Leider ist das Erreichte alles andere als sicher. Ein Blick auf Deutschland zeigt eine steigende Zahl von Gewalttaten, zuletzt immer häufiger gegen Trans*Menschen. Ein Blick nach Europa zeigt das Erstarken autokratischer, "illiberaler" Regierungen, zu deren Politik fast immer die aktive Diskriminierung von Homosexuellen gehört. Nicht selten wird in diesen Ländern die Feindlichkeit von ultra-evangelikalen, ultra-orthodoxen Gruppen, Meinungsführern, Kirchenoberhäuptern unterstützt und massiv vorangetrieben. Durchaus ein Grund, mal mit allzu viel Dankbarkeit, wie prima Gott doch alles richtet, innezuhalten – es sei denn mit der, dass man selbst irgendwie und noch unbeschadet davonkommt.
Es gibt für mich eine Dankbarkeit, die zunächst Menschen gebührt, eine Dankbarkeit, die mir unverändert ein Wunder ist: In dunklen Zeiten haben ich, haben andere Homosexuelle Solidarität erfahren und erhalten. Das war alles andere als eine Selbstverständlichkeit. Ich bin mir ziemlicher sicher, dass es diesbezüglich auch eine kollektive Erinnerung von LGBTIQ+ gibt. "Wir" wissen, wer an unserer Seite war. Noch ein Wunder: Man kann auch in guten Zeiten beisammen sein, sich unterstützen und die Welt gemeinsam erleben und genießen. Zusammenhalt - ein Geschenk, wenn man so will – zeigt sich oft unvermutet und es gilt, ihn zu bewahren.
Mag sein, dass sich hinsichtlich des Miteinanders in unserer Welt gerade sehr viel ändert. Dating Apps haben die Suche nach einem Partner, einer Partnerin mit der Geste des Wegwischens kombiniert. Dankbarkeit verträgt sich mitunter schwerlich mit dem (männlichen) Bild des Machers, des Einzelkämpfers. Das Vorbild einer Gesellschaft des Müssen-Müssens ist ja eher die To-Do-Liste, wieso sollte man fürs Hamsterrad dankbar sein?
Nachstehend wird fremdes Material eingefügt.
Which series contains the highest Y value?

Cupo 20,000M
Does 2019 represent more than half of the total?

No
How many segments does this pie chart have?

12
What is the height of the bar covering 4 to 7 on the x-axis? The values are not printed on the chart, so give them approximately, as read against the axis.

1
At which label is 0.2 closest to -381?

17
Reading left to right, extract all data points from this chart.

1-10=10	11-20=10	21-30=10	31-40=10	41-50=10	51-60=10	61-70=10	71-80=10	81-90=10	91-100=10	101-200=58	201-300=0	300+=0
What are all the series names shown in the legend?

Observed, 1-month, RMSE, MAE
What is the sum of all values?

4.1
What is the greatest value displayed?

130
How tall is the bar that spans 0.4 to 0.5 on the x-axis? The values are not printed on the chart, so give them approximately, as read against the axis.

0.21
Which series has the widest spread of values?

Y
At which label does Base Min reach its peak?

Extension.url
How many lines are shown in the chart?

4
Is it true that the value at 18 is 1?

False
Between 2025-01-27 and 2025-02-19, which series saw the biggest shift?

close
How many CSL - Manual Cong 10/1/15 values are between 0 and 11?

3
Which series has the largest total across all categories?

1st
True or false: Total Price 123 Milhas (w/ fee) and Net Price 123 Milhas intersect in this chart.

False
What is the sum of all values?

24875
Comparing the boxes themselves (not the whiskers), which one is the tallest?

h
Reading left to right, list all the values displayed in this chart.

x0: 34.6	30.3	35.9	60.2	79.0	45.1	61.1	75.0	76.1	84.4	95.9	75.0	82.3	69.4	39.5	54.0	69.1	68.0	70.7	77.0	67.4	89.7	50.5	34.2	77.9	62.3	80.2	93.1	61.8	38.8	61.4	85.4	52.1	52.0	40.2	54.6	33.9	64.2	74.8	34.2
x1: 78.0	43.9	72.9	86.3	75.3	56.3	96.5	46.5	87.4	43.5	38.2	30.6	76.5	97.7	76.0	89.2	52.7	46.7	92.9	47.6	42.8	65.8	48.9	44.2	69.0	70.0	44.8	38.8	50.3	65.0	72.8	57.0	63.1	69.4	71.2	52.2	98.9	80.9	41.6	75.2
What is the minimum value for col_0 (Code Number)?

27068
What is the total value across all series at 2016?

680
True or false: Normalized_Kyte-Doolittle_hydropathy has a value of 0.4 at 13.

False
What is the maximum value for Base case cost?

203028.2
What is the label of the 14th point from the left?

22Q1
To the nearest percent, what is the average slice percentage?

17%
"Wie sagt man?" "Schön, dass es dich gibt", antwortet die Populärkultur, weil sich damit elegant rumdrucksen lässt und man Wörter wie "Danke" und "Ich liebe dich" vermeiden kann. Wer legt sich schon gerne fest? "(...) sie küssten einander und weinten miteinander, David aber am allermeisten. Und Jonathan sprach zu David. Geh hin mit Frieden!", heißt es ziemlich konkret im 1. Buch Samuel. (Im Beitrag von Kerstin Söderblom kann man mehr über die Liebe zwischen David und Jonathan nachlesen.)
Dass einem einst geliebte Menschen, nachdem man sich aus den Augen verloren hat, unversehens über den Weg laufen, dass man plötzlich auf der Straße ein Lächeln von einem (noch) unbekannten Mann erhält, wo man die Nacht zuvor völlig vergebens in der Schwulenkneipe Haltung bewahrt hat, dass sich Gottes Schöpfung der Schmetterlinge plötzlich im Bauch bemerkbar macht, obwohl es gerade gar nicht in die Lebensabschnittsplanung und das bevorstehende Auslandspraktikum passt, mit dem Fitnessstudio-Termin beim sexy Super-Coach kollidiert und auch den gebuchten Kirchen-Workshop „Glücklich sein mit dem Alten Testament“ gefährdet – es gibt ein Werden, das außerhalb des eigenen Wirkens stand und steht. Sollte man es bemerken und sollte sich ob solch freudiger Überraschungen fragend die Stimme aus der Kindheit melden, dann weiß man ja inzwischen, was die Antwort darauf ist.